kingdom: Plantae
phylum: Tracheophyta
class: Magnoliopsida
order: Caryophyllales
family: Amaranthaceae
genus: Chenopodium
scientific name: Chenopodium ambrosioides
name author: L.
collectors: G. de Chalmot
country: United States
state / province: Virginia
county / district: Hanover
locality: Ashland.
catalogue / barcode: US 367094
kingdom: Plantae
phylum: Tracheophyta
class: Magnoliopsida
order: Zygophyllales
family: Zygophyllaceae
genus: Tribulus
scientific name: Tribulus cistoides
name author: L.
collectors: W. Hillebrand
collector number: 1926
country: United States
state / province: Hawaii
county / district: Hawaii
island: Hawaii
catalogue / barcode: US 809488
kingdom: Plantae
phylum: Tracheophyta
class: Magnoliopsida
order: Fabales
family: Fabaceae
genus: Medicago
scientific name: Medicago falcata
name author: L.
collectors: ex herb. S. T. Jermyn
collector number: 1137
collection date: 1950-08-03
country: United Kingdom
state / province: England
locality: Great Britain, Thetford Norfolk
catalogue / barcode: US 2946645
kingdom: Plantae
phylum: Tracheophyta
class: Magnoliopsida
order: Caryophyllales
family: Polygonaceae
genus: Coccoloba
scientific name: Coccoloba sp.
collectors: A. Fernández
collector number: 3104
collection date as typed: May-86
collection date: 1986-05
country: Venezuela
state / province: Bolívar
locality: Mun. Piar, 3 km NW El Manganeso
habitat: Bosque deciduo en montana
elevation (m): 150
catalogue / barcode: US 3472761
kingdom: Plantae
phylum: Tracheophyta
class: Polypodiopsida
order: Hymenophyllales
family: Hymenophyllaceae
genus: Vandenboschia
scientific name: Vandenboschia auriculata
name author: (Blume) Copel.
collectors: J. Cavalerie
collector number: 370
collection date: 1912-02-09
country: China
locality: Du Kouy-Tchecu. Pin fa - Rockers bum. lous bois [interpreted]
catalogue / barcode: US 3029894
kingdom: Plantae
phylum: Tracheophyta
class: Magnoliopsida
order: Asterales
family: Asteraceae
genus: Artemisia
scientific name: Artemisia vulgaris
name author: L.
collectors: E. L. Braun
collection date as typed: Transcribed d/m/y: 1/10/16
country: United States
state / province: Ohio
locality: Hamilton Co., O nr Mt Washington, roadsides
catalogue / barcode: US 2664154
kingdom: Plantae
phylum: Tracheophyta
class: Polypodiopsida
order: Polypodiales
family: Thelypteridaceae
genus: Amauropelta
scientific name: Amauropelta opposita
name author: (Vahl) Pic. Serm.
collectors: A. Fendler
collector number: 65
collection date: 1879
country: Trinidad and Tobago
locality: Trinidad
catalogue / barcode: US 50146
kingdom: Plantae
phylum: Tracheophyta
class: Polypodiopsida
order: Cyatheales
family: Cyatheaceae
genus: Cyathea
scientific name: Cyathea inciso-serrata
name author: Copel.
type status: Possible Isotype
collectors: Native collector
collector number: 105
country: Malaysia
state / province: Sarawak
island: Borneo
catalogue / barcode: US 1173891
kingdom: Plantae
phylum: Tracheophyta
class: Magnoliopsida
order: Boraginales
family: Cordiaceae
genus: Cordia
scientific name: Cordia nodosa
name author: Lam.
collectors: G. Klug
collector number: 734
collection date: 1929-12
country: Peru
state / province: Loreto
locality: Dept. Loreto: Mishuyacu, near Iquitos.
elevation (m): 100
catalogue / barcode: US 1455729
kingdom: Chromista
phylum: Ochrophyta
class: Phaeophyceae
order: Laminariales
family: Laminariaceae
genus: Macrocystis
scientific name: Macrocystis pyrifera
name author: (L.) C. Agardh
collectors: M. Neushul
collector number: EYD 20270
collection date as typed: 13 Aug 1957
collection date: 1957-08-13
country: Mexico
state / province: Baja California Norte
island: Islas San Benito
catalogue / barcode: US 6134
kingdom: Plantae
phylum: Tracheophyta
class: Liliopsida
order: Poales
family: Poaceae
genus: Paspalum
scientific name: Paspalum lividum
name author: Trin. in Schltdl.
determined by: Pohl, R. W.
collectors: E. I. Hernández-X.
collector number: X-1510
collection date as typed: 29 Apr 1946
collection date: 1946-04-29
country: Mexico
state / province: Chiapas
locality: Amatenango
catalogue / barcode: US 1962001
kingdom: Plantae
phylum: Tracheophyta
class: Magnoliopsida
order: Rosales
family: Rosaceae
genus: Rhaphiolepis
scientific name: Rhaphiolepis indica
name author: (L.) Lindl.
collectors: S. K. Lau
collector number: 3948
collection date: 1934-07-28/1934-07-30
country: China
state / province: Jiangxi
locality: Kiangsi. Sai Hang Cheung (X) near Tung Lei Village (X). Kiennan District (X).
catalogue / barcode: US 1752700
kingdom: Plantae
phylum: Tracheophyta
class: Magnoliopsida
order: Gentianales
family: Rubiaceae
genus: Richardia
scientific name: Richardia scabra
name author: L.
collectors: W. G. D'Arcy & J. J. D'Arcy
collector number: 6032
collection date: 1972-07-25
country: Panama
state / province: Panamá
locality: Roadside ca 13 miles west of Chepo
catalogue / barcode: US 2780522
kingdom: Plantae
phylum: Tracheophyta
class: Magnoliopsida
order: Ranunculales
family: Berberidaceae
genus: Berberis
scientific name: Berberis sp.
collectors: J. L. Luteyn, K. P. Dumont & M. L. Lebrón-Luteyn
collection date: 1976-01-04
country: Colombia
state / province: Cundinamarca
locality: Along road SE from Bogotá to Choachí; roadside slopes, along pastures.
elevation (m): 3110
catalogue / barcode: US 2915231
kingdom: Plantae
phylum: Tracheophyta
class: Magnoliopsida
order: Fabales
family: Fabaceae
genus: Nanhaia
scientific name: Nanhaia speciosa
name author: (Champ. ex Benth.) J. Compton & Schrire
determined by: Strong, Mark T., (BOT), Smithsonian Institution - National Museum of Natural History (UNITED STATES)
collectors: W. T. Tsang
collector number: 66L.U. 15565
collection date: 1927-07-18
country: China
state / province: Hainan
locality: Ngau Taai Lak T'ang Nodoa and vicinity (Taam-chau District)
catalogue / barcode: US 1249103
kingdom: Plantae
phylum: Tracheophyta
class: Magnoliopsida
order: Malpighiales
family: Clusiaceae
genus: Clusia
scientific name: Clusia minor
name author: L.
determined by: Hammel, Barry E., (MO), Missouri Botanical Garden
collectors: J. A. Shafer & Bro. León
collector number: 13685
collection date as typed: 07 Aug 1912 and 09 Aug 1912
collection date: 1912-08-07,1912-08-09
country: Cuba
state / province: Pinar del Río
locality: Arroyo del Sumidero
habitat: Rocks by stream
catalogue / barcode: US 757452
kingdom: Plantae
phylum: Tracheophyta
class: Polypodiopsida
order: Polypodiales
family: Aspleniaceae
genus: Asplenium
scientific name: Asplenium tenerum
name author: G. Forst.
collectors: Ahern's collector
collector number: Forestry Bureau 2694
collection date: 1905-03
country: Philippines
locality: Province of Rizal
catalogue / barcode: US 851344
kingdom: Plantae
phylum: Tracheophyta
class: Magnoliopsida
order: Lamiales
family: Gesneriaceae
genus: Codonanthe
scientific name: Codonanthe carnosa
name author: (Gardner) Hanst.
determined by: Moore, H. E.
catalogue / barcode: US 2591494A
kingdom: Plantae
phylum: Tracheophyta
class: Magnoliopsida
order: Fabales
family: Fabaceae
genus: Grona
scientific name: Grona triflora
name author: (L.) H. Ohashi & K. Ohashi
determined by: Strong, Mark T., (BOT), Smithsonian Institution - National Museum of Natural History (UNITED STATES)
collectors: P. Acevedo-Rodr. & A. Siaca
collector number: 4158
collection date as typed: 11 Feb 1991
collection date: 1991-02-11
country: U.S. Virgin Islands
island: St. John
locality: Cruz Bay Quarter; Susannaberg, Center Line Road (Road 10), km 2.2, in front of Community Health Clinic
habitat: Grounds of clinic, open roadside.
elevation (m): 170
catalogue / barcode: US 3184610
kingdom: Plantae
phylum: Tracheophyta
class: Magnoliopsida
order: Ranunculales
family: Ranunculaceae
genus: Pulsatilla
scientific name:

■ ■ ■

• What you are asked to do
Copy out the records word for word, beginning at the line that contains "collectors: M. Neushul" and stopping after the line that contains "name author: Trin. in Schltdl.".

• Solution to this problem
collectors: M. Neushul
collector number: EYD 20270
collection date as typed: 13 Aug 1957
collection date: 1957-08-13
country: Mexico
state / province: Baja California Norte
island: Islas San Benito
catalogue / barcode: US 6134
kingdom: Plantae
phylum: Tracheophyta
class: Liliopsida
order: Poales
family: Poaceae
genus: Paspalum
scientific name: Paspalum lividum
name author: Trin. in Schltdl.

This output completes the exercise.